Fairness and Bias Reduction in Machine Learning
July 23, 2018 8:01 AM   Subscribe

As artificial intelligence begins to drive many important decisions (e.g. loans, college admissions, bail), the problem of biased AI has become increasingly prominent (previously, previously, previously). Recently researchers, including at Google and Microsoft, have started taking the problem of fairness seriously.

For a deeper dive: Eirini Malliaraki's Toward ethical, transparent and fair AI/ML: a critical reading list is a comprehensive set of resources.

Fairness, Accountability, and Transparency in Machine Learning (FAT/ML) has hosted an annual conference on the subject since 2014, with open access papers posted online.
posted by jedicus (25 comments total) 47 users marked this as a favorite
 
Just finished a year-long cert in Data Science/Analytics. In "AI"(which it isn't - these machines are not "intelligent" in the self-aware sense) / Machine Learning, you combine your own analytical bias with statistics to build "black box" models that are improved predictors (better than the statistical 50/50 of blind guessing) for modeling real-world dynamics.

One of the issues here is that "black box" models are ones that are built without specific vision into their inner workings, and are often huge jumbles of machine generated decision/code that humans would barely understand if we opened the cover and looked into the model directly. Usually these models are just used with test and real world data, and their output/predictions compared iteratively to what really ended up happening. So we data analytics people would get a load of data, clean it up (an act of personal bias and skills right there - designing toward the desired solution injects personal bias into the initial load of data), set aside some testing data, select and train up a black box statistical model (another place in the process where our personal bias can get folded into the model) with the rest of the data, and test it with the testing data, and see how the model did. Then we might rinse and repeat, until we got an acceptable score (of reliability against testing data, and real world data) out of the model.

But at no time do we look into the actual model, because we wouldn't understand the infinitely branching machine statistical code anyway. So it's SUPER problematic, because even if the model is, e.g., 20% better at predicting something - by which I mean the model rates a 60% accuracy rather than the 50% of wild guessing, we often don't know WHY, and we don't know if our assumptions made while cleaning up the data or while training up the model include subconscious, unintentional or intentional bias from the arbitrary, racist, sexist, *ist society and our enculturation.

Given instruction = Copy word for word the part of the thread on bias in machine learning starting at "Fairness and Bias" and ending at "of fairness seriously.". You won't need the entries that come next.

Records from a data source
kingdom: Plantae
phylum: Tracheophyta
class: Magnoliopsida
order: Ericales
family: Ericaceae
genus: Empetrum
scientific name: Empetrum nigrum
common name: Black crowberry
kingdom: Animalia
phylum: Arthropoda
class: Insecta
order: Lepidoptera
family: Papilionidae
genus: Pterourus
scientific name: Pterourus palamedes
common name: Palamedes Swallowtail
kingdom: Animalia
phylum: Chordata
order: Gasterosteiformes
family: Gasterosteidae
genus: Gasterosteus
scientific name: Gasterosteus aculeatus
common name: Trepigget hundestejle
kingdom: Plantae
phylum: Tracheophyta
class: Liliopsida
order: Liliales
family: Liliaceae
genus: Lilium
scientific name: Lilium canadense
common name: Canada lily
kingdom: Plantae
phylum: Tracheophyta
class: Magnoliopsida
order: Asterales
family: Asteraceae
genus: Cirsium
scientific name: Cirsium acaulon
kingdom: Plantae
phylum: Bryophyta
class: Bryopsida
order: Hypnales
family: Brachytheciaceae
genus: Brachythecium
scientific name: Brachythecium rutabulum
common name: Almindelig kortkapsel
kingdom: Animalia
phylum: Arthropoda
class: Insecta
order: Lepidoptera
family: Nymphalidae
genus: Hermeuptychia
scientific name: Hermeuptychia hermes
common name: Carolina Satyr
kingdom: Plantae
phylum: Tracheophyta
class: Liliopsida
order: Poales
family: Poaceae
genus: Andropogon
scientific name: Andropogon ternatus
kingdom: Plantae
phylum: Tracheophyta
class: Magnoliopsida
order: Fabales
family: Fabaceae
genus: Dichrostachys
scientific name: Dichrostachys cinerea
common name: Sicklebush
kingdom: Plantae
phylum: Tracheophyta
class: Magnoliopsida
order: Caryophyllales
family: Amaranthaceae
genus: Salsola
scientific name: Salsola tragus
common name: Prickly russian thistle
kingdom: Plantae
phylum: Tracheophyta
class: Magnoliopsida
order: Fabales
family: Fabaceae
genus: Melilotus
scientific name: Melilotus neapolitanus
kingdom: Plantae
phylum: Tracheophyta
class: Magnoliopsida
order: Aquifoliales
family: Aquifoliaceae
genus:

Solved problem =
Fairness and Bias Reduction in Machine Learning
July 23, 2018 8:01 AM   Subscribe

As artificial intelligence begins to drive many important decisions (e.g. loans, college admissions, bail), the problem of biased AI has become increasingly prominent (previously, previously, previously). Recently researchers, including at Google and Microsoft, have started taking the problem of fairness seriously.